The latest field showcasing significant progress is text-to-speech (TTE). TTS technology transforms the written word into speech and is becoming increasingly human-sounding and difficult to distinguish from a person.
One of the most sophisticated models currently in testing is Microsoft’s VALL-E. According to the example website for the product, VALL-E is a TTS framework that utilizes massive and diverse data to improve speech synthesis. It uses phoneme and acoustic code cues to create discrete audio codec codes that allow for zero-shot TTS, voice editing, and content creation.
Having evolved from over 60,0000 hours of speech and incorporating the voices of over 7,000 distinct English speakers, the framework uses advanced sampling techniques to provide a variety of synthesised outputs.
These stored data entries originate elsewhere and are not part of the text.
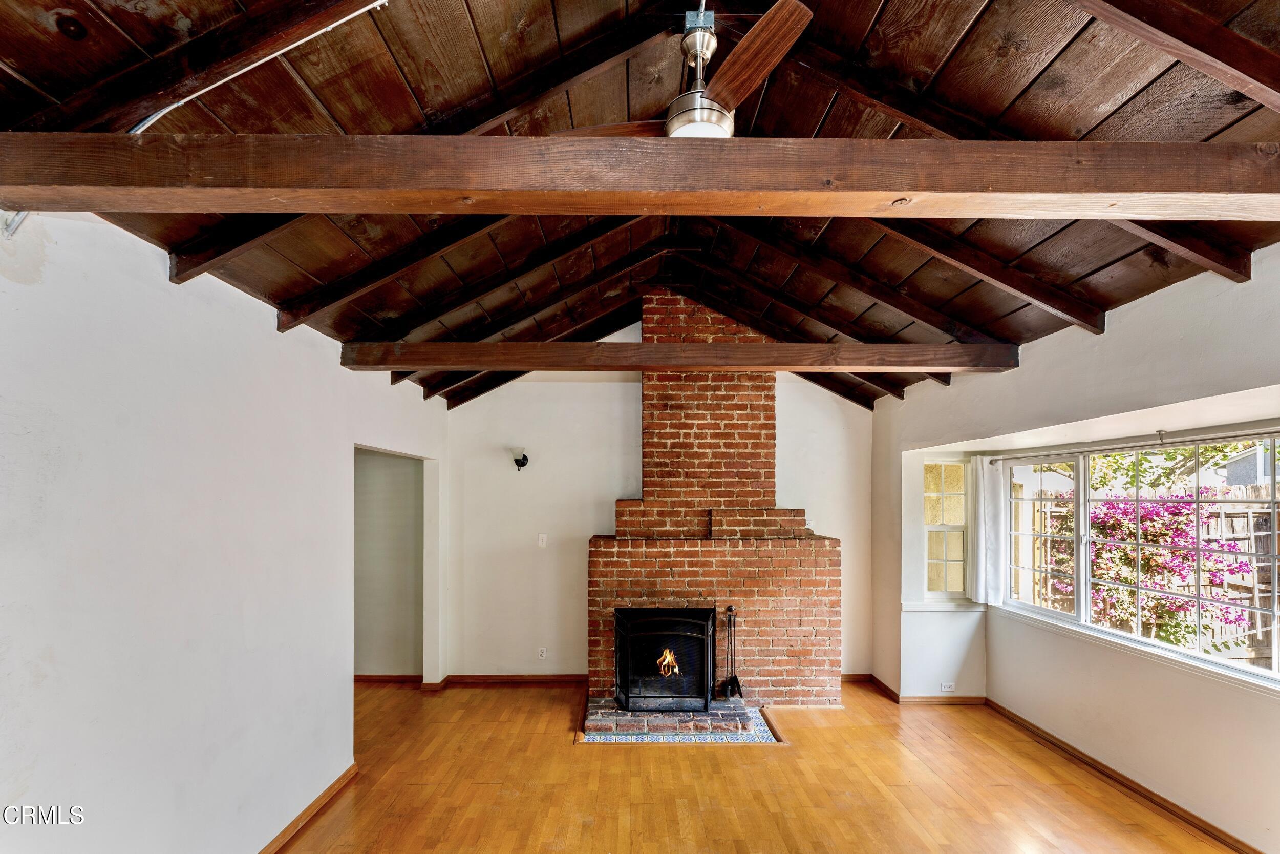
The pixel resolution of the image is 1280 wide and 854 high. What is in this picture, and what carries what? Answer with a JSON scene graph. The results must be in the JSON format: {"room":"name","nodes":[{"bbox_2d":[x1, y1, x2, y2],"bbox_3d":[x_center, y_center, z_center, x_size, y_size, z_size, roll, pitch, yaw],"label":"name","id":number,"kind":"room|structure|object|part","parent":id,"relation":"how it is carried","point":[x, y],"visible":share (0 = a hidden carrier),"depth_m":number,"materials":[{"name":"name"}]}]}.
{"room":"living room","nodes":[
{"label":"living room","id":0,"kind":"room"},
{"bbox_2d":[0,207,449,853],"bbox_3d":[-1.878,0.584,1.957,0.146,2.823,6.090,0,-1,0],"label":"left wall","id":1,"kind":"structure","parent":0,"point":[151,267],"depth_m":1.96,"materials":[{"name":"white paint"}]},
{"bbox_2d":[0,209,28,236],"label":"wall bracket","id":2,"kind":"object","parent":1,"relation":"attached to","point":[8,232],"visible":0.68,"depth_m":1.51,"materials":[{"name":"white metal"}]},
{"bbox_2d":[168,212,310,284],"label":"ceiling rafter","id":3,"kind":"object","parent":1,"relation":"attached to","point":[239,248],"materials":[{"name":"brown wood"}]},
{"bbox_2d":[257,763,358,853],"bbox_3d":[-1.856,1.920,1.188,0.021,0.086,4.305,0,-1,0],"label":"baseboard","id":4,"kind":"structure","parent":1,"relation":"attached to","point":[329,790],"depth_m":2.77,"materials":[{"name":"brown wood"}]},
{"bbox_2d":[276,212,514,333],"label":"ceiling rafter","id":5,"kind":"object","parent":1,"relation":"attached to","point":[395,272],"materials":[{"name":"brown wood"}]},
{"bbox_2d":[353,446,425,677],"bbox_3d":[-2.792,0.866,4.930,1.675,2.609,0.430,0,-1,0],"label":"hallway wall","id":6,"kind":"structure","parent":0,"point":[399,484],"depth_m":4.92,"materials":[{"name":"paint"}]},
{"bbox_2d":[355,673,423,682],"bbox_3d":[-2.977,2.118,4.851,1.951,0.091,0.022,0,-1,0],"label":"baseboard","id":7,"kind":"structure","parent":6,"relation":"attached to","point":[366,675],"depth_m":4.88,"materials":[{"name":"brown wood"}]},
{"bbox_2d":[0,0,1279,419],"bbox_3d":[0.313,-1.487,2.174,5.590,1.037,6.248,0,-1,0],"label":"ceiling","id":8,"kind":"structure","parent":0,"point":[1203,135],"depth_m":1.99,"materials":[{"name":"brown wood"}]},
{"bbox_2d":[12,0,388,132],"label":"ceiling rafter","id":9,"kind":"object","parent":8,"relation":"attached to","point":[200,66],"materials":[{"name":"brown wood"}]},
{"bbox_2d":[132,0,389,135],"bbox_3d":[-1.178,-1.293,1.551,0.845,0.447,0.292,0,-1,26],"label":"cable","id":10,"kind":"object","parent":8,"relation":"attached to","point":[366,8],"visible":0.89,"depth_m":1.56,"materials":[{"name":"white plastic"}]},
{"bbox_2d":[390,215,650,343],"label":"ceiling rafter","id":11,"kind":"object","parent":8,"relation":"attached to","point":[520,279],"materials":[{"name":"brown wood"}]},
{"bbox_2d":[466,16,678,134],"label":"ceiling rafter","id":12,"kind":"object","parent":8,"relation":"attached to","point":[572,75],"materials":[{"name":"brown wood"}]},
{"bbox_2d":[0,135,1279,219],"bbox_3d":[0.468,-0.816,1.421,5.142,0.196,0.182,0,-1,0],"label":"ceiling beam","id":13,"kind":"structure","parent":8,"relation":"attached to","point":[590,210],"depth_m":1.37,"materials":[{"name":"brown wood"}]},
{"bbox_2d":[341,340,1018,371],"bbox_3d":[0.426,-0.736,3.432,4.643,0.194,0.185,0,-1,0],"label":"ceiling beam","id":14,"kind":"structure","parent":8,"relation":"attached to","point":[637,346],"depth_m":3.35,"materials":[{"name":"brown wood"}]},
{"bbox_2d":[551,0,813,139],"bbox_3d":[0.278,-1.405,1.859,1.007,0.494,1.021,1,-2,-42],"label":"ceiling fan","id":15,"kind":"object","parent":8,"relation":"hanging from","point":[722,120],"visible":0.76,"depth_m":1.73,"materials":[{"name":"metal"}]},
{"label":"fan blade","id":16,"kind":"part","parent":15,"relation":"part of","materials":[{"name":"brown wood"}]},
{"bbox_3d":[0.369,-1.346,1.721,0.244,0.053,0.560,1,-2,-42],"label":"fan blade","id":17,"kind":"part","parent":15,"relation":"part of","materials":[{"name":"brown wood"}]},
{"bbox_2d":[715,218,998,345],"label":"ceiling rafter","id":18,"kind":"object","parent":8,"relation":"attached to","point":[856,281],"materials":[{"name":"brown wood"}]},
{"bbox_2d":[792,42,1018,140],"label":"ceiling rafter","id":19,"kind":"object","parent":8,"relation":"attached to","point":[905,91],"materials":[{"name":"brown wood"}]},
{"bbox_2d":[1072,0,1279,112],"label":"ceiling rafter","id":20,"kind":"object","parent":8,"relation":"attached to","point":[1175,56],"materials":[{"name":"brown wood"}]},
{"bbox_2d":[444,309,885,681],"bbox_3d":[0.258,0.237,4.886,4.315,3.792,0.151,0,-1,0],"label":"back wall","id":21,"kind":"structure","parent":0,"point":[579,551],"depth_m":4.82,"materials":[{"name":"white paint"}]},
{"bbox_2d":[438,673,589,685],"bbox_3d":[-0.952,2.085,4.792,1.873,0.090,0.019,0,-1,0],"label":"baseboard","id":22,"kind":"structure","parent":21,"relation":"attached to","point":[552,678],"depth_m":4.79,"materials":[{"name":"brown wood"}]},
{"bbox_2d":[509,446,528,469],"bbox_3d":[-1.128,-0.033,4.657,0.150,0.212,0.208,0,-1,0],"label":"wall sconce","id":23,"kind":"object","parent":21,"relation":"attached to","point":[524,456],"visible":0.99,"depth_m":4.62,"materials":[{"name":"black metal"}]},
{"bbox_2d":[537,532,547,546],"bbox_3d":[-0.930,0.743,4.747,0.077,0.123,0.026,0,-1,0],"label":"light switch","id":24,"kind":"object","parent":21,"relation":"attached to","point":[545,538],"visible":0.98,"depth_m":4.75,"materials":[{"name":"white plastic"}]},
{"bbox_2d":[537,646,547,658],"bbox_3d":[-0.914,1.787,4.672,0.076,0.122,0.009,0,-1,0],"label":"wall socket","id":25,"kind":"object","parent":21,"relation":"attached to","point":[545,650],"visible":0.99,"depth_m":4.67,"materials":[{"name":"white plastic"}]},
{"bbox_2d":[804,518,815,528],"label":"wall socket","id":26,"kind":"object","parent":21,"relation":"attached to","point":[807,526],"visible":0.7,"depth_m":4.77,"materials":[{"name":"white plastic"}]},
{"bbox_2d":[278,677,1243,853],"bbox_3d":[-0.097,2.013,1.743,6.657,0.111,6.899,0,-1,0],"label":"floor","id":27,"kind":"structure","parent":0,"point":[567,755],"depth_m":3.01,"materials":[{"name":"brown wood"}]},
{"bbox_2d":[578,697,780,742],"bbox_3d":[0.274,2.013,4.009,1.601,0.075,0.845,0,-1,0],"label":"tile hearth","id":28,"kind":"object","parent":27,"relation":"on","point":[752,735],"visible":0.61,"depth_m":3.78,"materials":[{"name":"red brick"}]},
{"bbox_2d":[612,604,717,712],"bbox_3d":[0.213,1.567,3.976,0.851,0.806,0.185,0,-1,0],"label":"fireplace screen","id":29,"kind":"object","parent":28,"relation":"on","point":[655,618],"visible":0.99,"depth_m":3.95,"materials":[{"name":"black metal"}]},
{"bbox_2d":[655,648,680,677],"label":"fire","id":30,"kind":"object","parent":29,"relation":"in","point":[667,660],"visible":0.66,"depth_m":4.17,"materials":[{"name":"orange"}]},
{"bbox_2d":[717,604,742,698],"bbox_3d":[0.754,1.563,4.126,0.193,0.700,0.177,0,-1,0],"label":"fireplace tool set","id":31,"kind":"object","parent":28,"relation":"on","point":[730,608],"visible":0.98,"depth_m":4.11,"materials":[{"name":"black metal"}]},
{"bbox_2d":[586,291,842,723],"bbox_3d":[0.547,0.306,4.464,2.093,3.541,1.021,0,-1,0],"label":"brick fireplace","id":32,"kind":"object","parent":27,"relation":"on","point":[797,556],"visible":0.9,"depth_m":4.33,"materials":[{"name":"red brick"}]},
{"bbox_2d":[870,244,1279,853],"bbox_3d":[2.720,0.506,2.354,0.261,2.982,5.270,0,-1,0],"label":"right wall","id":33,"kind":"structure","parent":0,"point":[1121,329],"depth_m":2.94,"materials":[{"name":"white paint"}]},
{"bbox_2d":[843,672,986,704],"bbox_3d":[2.403,2.056,4.449,1.533,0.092,0.578,0,-1,0],"label":"baseboard","id":34,"kind":"structure","parent":33,"relation":"attached to","point":[888,690],"depth_m":4.36,"materials":[{"name":"brown wood"}]},
{"bbox_2d":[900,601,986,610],"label":"window sill","id":35,"kind":"structure","parent":33,"relation":"attached to","point":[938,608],"depth_m":4.25,"materials":[{"name":"white paint"}]},
{"bbox_2d":[922,459,968,597],"bbox_3d":[2.721,0.596,4.455,0.472,1.248,0.113,0,-1,0],"label":"window","id":36,"kind":"structure","parent":33,"relation":"in","point":[928,585],"depth_m":4.46,"materials":[{"name":"glass"}]},
{"bbox_2d":[939,680,955,691],"bbox_3d":[2.534,1.837,4.094,0.128,0.075,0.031,0,-1,0],"label":"wall socket","id":37,"kind":"object","parent":33,"relation":"attached to","point":[947,687],"visible":0.99,"depth_m":4.09,"materials":[{"name":"white plastic"}]},
{"bbox_2d":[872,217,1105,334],"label":"ceiling rafter","id":38,"kind":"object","parent":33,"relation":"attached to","point":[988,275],"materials":[{"name":"brown wood"}]},
{"bbox_2d":[983,696,1264,853],"bbox_3d":[2.999,1.938,2.100,0.017,0.088,4.485,0,-1,0],"label":"baseboard","id":39,"kind":"structure","parent":33,"relation":"attached to","point":[1053,738],"depth_m":3.03,"materials":[{"name":"brown wood"}]},
{"bbox_2d":[982,423,1279,463],"bbox_3d":[3.073,-0.123,2.948,0.113,0.060,2.179,0,-1,0],"label":"curtain rod","id":40,"kind":"object","parent":33,"relation":"attached to","point":[1245,434],"visible":0.98,"depth_m":3.03,"materials":[{"name":"metal"}]},
{"bbox_2d":[968,456,1006,605],"bbox_3d":[2.909,0.562,4.192,0.142,1.195,0.317,0,-1,0],"label":"curtain","id":41,"kind":"object","parent":40,"relation":"hanging from","point":[980,484],"visible":0.94,"depth_m":4.15,"materials":[{"name":"white fabric"}]},
{"bbox_2d":[999,431,1279,686],"bbox_3d":[3.222,0.511,3.154,0.138,1.278,2.020,0,-1,0],"label":"window","id":42,"kind":"structure","parent":33,"relation":"in","point":[1025,605],"depth_m":3.18,"materials":[{"name":"white glass"}]},
{"bbox_2d":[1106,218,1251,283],"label":"ceiling rafter","id":43,"kind":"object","parent":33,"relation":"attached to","point":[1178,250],"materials":[{"name":"brown wood"}]},
{"label":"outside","id":44,"kind":"structure","parent":0,"visible":0},
{"bbox_2d":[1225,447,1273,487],"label":"neighbouring building","id":45,"kind":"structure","parent":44,"point":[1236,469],"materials":[{"name":"grey paint"}]},
{"label":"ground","id":46,"kind":"structure","parent":44,"visible":0},
{"bbox_2d":[1006,486,1279,661],"bbox_3d":[6.973,1.365,5.758,3.324,2.093,1.613,0,-1,0],"label":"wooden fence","id":47,"kind":"object","parent":46,"relation":"on","point":[1233,593],"visible":0.45,"depth_m":5.87,"materials":[{"name":"brown wood"}]},
{"bbox_2d":[1041,487,1259,646],"bbox_3d":[5.215,1.228,5.290,1.559,1.940,1.645,0,-1,0],"label":"flowering bush","id":48,"kind":"object","parent":46,"relation":"on","point":[1126,553],"visible":0.64,"depth_m":5.02,"materials":[{"name":"plant"}]},
{"bbox_2d":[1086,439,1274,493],"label":"tree","id":49,"kind":"object","parent":46,"relation":"on","point":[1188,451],"visible":0.28,"depth_m":8.23,"materials":[{"name":"green plant"}]}
]}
One of the most notable features of VALL-E is the way it manages to preserve a speaker’s emotions and acoustic environment, creating an unrivalled naturalness in its output. For example, if the input sample is from a lecture, the output will recreate the reverberations and echoes that can occur in larger spaces.
While the technology is not currently available to the public, there are significant opportunities for businesses to utilise the technology when it comes to market. As with any technology, it’s important to consider a variety of factors to ensure it meets the needs of the specific business and its core customer base.
Whether it is eventually put to use for customer service, training, safety or as a guide, three considerations must always be taken into account:
1. Naturalness and intelligibility: One of the most important factors to consider when evaluating any TTS program is how natural and intelligible the generated speech sounds. With so many distinct speakers incorporated into the VALL-E AI system, naturalness and intelligibility should be one of its biggest strengths.
2. Customisation options: Another factor to consider is the level of customisation available with a TTS program. Can you adjust the speed, volume, and pitch of the generated speech? These will all need to be optimised based on your intended end goal for the technology. With its superior data bank, VALL-E should offer a wide range of customisation options.
3. Accessibility: As with any TTS program, the integration of the system needs to deliver accessibility to all users, including those with disabilities. As VALL-E is rolled out for commercial use, it must address accessibility standards.
VALL-E is a significant step forward from existing TTS systems such as ‘Pocket’ or ‘Speechify’. Whether it becomes a commercial success is still to be determined, the security and autonomy of key data will be among the chief concerns for investors and businesses implementing the technology.
However, if the factors outlined above are addressed, the technology could deliver significant changes to the way consumers interact with brands.